**Data for processing:**

------------------------------

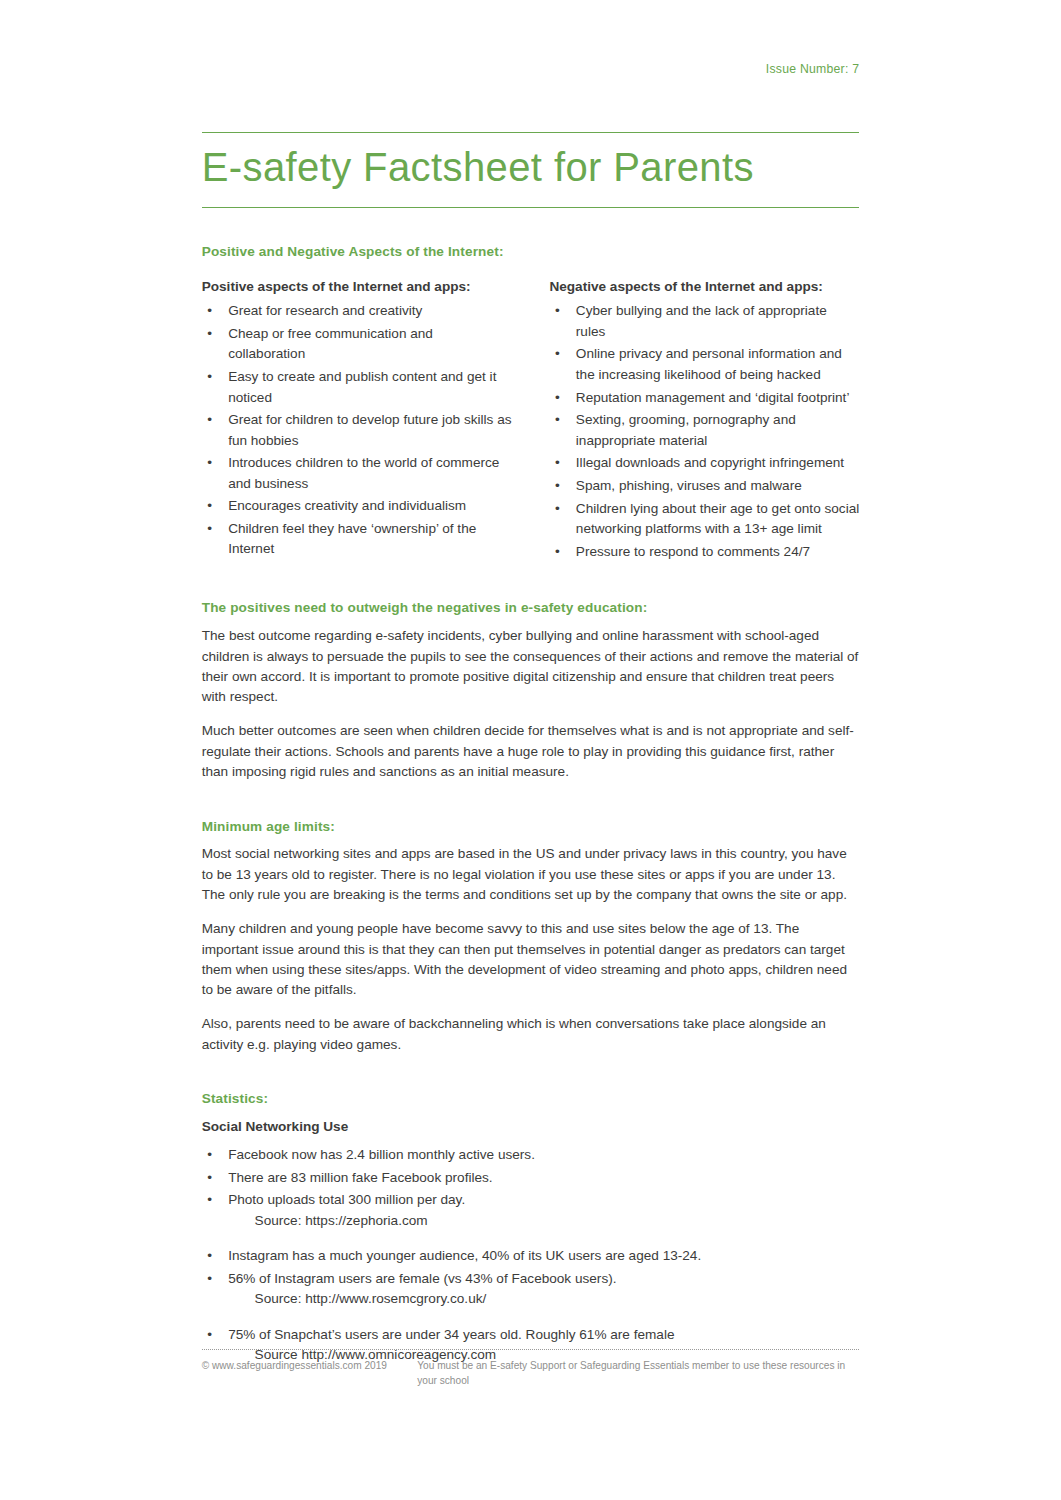Issue Number: 7
E-safety Factsheet for Parents
Positive and Negative Aspects of the Internet:
Positive aspects of the Internet and apps:
Great for research and creativity
Cheap or free communication and collaboration
Easy to create and publish content and get it noticed
Great for children to develop future job skills as fun hobbies
Introduces children to the world of commerce and business
Encourages creativity and individualism
Children feel they have ‘ownership’ of the Internet
Negative aspects of the Internet and apps:
Cyber bullying and the lack of appropriate rules
Online privacy and personal information and the increasing likelihood of being hacked
Reputation management and ‘digital footprint’
Sexting, grooming, pornography and inappropriate material
Illegal downloads and copyright infringement
Spam, phishing, viruses and malware
Children lying about their age to get onto social networking platforms with a 13+ age limit
Pressure to respond to comments 24/7
The positives need to outweigh the negatives in e-safety education:
The best outcome regarding e-safety incidents, cyber bullying and online harassment with school-aged children is always to persuade the pupils to see the consequences of their actions and remove the material of their own accord. It is important to promote positive digital citizenship and ensure that children treat peers with respect.
Much better outcomes are seen when children decide for themselves what is and is not appropriate and self-regulate their actions. Schools and parents have a huge role to play in providing this guidance first, rather than imposing rigid rules and sanctions as an initial measure.
Minimum age limits:
Most social networking sites and apps are based in the US and under privacy laws in this country, you have to be 13 years old to register. There is no legal violation if you use these sites or apps if you are under 13. The only rule you are breaking is the terms and conditions set up by the company that owns the site or app.
Many children and young people have become savvy to this and use sites below the age of 13. The important issue around this is that they can then put themselves in potential danger as predators can target them when using these sites/apps. With the development of video streaming and photo apps, children need to be aware of the pitfalls.
Also, parents need to be aware of backchanneling which is when conversations take place alongside an activity e.g. playing video games.
Statistics:
Social Networking Use
Facebook now has 2.4 billion monthly active users.
There are 83 million fake Facebook profiles.
Photo uploads total 300 million per day.
Source: https://zephoria.com
Instagram has a much younger audience, 40% of its UK users are aged 13-24.
56% of Instagram users are female (vs 43% of Facebook users).
Source: http://www.rosemcgrory.co.uk/
75% of Snapchat’s users are under 34 years old. Roughly 61% are female
Source http://www.omnicoreagency.com
© www.safeguardingessentials.com 2019
You must be an E-safety Support or Safeguarding Essentials member to use these resources in your school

------------------------------

**Activity:** Taking the entries above, restate exactly those lines that fall between the line with "Pressure to respond to comments 24/7" and the line with "The positives need", keeping both of those lines too.

**Written solution:**
Pressure to respond to comments 24/7
The positives need to outweigh the negatives in e-safety education:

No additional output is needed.